» Exercise aim:
Write out exactly the lines from the first line of the records below through the line that contains "right back paw: (178, 409)", and stop there.

» Records shown:
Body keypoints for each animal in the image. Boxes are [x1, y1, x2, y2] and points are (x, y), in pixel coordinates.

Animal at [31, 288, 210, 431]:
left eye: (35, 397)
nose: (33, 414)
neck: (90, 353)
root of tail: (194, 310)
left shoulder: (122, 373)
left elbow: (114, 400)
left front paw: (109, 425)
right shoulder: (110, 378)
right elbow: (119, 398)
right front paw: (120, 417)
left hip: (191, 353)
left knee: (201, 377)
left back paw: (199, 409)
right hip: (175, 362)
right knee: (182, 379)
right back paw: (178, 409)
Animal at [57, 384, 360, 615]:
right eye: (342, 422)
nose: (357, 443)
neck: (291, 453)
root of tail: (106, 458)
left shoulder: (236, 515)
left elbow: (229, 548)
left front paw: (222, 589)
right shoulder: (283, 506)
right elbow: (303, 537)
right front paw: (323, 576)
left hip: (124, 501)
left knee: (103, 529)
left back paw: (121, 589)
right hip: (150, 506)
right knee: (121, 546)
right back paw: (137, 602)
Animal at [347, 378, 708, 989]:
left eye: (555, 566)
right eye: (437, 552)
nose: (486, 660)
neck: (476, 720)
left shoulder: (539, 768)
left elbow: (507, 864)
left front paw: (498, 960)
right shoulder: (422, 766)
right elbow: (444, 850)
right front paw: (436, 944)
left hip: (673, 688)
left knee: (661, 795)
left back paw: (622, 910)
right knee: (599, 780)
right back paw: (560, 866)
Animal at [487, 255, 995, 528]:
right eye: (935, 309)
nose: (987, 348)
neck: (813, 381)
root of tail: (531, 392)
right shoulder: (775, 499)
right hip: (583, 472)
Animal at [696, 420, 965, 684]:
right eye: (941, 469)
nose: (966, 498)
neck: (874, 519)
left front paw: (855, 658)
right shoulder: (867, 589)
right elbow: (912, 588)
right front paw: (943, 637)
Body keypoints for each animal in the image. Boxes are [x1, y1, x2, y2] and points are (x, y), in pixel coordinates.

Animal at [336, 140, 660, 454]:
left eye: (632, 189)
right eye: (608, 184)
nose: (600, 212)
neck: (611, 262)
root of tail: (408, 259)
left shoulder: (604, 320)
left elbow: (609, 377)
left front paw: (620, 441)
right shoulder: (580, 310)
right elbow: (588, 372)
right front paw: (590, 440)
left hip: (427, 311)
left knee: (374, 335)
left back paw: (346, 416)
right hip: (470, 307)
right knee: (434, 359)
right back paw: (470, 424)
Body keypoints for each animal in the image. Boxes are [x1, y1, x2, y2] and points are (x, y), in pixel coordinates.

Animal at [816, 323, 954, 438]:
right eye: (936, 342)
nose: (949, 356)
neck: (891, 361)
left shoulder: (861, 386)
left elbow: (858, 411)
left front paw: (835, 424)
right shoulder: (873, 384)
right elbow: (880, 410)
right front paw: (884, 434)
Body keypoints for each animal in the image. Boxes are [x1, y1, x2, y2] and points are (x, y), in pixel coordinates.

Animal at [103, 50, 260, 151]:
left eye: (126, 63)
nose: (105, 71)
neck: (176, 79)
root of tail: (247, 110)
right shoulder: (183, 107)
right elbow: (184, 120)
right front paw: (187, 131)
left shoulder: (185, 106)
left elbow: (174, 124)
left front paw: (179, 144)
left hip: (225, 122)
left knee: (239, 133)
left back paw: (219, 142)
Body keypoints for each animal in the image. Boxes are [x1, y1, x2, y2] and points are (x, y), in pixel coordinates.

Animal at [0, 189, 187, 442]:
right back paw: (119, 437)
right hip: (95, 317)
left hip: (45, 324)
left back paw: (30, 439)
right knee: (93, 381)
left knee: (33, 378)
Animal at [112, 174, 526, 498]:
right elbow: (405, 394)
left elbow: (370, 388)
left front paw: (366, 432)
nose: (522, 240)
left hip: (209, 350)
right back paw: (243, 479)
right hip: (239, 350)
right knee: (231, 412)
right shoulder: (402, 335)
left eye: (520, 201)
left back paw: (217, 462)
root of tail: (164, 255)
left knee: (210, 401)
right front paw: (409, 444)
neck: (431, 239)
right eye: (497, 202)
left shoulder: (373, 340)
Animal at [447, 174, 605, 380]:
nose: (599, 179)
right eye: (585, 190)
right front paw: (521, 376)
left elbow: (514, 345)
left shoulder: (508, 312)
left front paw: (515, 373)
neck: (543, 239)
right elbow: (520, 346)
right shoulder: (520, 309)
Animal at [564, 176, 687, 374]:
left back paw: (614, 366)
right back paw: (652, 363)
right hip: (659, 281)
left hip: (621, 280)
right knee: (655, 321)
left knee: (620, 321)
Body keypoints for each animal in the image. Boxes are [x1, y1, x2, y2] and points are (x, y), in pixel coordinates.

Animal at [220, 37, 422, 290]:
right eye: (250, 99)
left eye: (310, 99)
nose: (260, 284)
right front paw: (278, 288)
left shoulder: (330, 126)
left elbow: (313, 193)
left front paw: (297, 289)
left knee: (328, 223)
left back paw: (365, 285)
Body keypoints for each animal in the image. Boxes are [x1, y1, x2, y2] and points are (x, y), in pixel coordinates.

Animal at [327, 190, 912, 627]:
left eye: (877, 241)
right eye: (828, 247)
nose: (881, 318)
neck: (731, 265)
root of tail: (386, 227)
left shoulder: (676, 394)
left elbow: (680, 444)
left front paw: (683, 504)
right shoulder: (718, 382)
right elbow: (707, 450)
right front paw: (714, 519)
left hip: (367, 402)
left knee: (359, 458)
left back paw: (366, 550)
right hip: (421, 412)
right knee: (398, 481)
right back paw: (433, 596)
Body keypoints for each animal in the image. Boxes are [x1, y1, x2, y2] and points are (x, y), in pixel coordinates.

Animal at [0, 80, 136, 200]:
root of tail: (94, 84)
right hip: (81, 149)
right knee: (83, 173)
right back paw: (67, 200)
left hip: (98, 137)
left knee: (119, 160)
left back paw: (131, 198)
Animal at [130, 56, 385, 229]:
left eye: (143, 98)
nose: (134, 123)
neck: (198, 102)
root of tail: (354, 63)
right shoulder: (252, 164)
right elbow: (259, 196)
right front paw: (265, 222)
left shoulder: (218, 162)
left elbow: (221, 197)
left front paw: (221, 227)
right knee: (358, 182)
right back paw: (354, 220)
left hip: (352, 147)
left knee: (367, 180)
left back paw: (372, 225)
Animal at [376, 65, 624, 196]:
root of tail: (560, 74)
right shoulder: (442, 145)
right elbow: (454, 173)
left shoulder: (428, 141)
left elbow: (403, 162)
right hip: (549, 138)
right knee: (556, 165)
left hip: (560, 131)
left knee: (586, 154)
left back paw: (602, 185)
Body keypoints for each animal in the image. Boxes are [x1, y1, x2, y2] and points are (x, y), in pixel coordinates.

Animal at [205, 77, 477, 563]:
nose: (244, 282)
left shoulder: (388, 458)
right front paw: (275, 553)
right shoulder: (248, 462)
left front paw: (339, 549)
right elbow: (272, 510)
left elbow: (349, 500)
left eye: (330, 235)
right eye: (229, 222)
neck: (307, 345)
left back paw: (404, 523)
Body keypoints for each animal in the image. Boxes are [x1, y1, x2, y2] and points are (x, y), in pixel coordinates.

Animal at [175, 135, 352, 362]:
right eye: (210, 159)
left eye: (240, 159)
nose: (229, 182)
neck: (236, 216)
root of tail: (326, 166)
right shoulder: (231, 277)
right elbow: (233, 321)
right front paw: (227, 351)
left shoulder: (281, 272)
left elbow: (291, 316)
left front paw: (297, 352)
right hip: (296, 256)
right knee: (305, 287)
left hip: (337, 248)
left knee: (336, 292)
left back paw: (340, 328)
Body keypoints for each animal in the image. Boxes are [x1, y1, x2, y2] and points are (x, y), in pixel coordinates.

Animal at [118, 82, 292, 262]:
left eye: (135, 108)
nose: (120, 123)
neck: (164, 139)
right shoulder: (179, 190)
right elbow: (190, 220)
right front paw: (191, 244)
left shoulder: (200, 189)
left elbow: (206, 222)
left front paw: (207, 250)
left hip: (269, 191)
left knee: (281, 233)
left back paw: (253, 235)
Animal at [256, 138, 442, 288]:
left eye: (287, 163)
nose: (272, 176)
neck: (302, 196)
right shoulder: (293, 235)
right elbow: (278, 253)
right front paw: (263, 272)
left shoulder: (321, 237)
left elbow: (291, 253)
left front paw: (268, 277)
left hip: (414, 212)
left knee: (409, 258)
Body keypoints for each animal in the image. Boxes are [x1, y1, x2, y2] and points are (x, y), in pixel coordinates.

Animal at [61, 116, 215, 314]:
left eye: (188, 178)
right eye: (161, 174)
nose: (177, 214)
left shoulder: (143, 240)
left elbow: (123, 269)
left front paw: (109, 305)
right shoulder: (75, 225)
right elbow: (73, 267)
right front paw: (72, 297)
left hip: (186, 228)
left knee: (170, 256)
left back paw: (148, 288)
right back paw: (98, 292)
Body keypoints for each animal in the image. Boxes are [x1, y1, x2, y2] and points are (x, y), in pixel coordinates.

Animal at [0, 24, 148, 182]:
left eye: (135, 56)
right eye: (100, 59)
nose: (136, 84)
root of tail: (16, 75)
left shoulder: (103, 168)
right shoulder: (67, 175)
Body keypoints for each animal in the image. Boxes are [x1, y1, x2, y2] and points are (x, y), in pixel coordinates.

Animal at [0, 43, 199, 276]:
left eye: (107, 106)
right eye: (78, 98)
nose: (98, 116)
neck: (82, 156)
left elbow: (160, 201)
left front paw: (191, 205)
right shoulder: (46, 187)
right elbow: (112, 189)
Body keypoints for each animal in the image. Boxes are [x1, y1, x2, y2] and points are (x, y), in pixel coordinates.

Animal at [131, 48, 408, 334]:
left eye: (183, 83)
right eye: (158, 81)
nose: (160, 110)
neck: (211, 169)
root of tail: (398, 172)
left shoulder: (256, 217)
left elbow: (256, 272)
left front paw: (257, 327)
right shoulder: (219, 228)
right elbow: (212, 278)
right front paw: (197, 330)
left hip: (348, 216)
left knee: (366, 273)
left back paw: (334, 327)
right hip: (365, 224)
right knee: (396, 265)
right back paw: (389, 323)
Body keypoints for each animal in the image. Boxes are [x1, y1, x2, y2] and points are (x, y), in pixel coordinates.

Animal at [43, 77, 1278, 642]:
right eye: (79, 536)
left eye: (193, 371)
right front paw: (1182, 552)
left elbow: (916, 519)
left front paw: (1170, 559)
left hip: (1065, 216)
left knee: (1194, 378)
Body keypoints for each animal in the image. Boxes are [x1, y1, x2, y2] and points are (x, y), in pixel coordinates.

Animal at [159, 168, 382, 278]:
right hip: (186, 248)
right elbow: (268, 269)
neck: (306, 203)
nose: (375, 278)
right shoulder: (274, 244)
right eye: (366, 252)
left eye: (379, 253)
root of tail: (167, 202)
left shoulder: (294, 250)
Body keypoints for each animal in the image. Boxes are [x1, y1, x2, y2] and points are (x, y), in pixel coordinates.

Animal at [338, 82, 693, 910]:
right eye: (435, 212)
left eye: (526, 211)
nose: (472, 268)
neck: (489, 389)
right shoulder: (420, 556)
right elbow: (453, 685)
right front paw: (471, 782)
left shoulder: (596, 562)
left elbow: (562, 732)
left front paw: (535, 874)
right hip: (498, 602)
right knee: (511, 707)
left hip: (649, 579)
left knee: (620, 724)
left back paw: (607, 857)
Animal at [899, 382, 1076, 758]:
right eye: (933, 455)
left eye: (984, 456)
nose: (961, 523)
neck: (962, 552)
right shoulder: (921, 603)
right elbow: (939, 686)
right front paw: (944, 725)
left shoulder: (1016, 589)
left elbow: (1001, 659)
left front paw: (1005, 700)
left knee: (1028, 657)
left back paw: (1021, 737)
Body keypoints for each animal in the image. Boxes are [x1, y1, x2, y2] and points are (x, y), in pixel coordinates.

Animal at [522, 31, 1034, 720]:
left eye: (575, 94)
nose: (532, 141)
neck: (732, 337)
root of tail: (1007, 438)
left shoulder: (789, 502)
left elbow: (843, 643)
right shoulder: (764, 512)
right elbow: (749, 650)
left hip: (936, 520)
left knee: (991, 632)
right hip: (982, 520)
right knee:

» Result of this exercise:
Body keypoints for each animal in the image. Boxes are [x1, y1, x2, y2] and points are (x, y), in pixel coordinates.

Animal at [31, 288, 210, 431]:
left eye: (35, 397)
nose: (33, 414)
neck: (90, 353)
root of tail: (194, 310)
left shoulder: (122, 373)
left elbow: (114, 400)
left front paw: (109, 425)
right shoulder: (110, 378)
right elbow: (119, 398)
right front paw: (120, 417)
left hip: (191, 353)
left knee: (201, 377)
left back paw: (199, 409)
right hip: (175, 362)
right knee: (182, 379)
right back paw: (178, 409)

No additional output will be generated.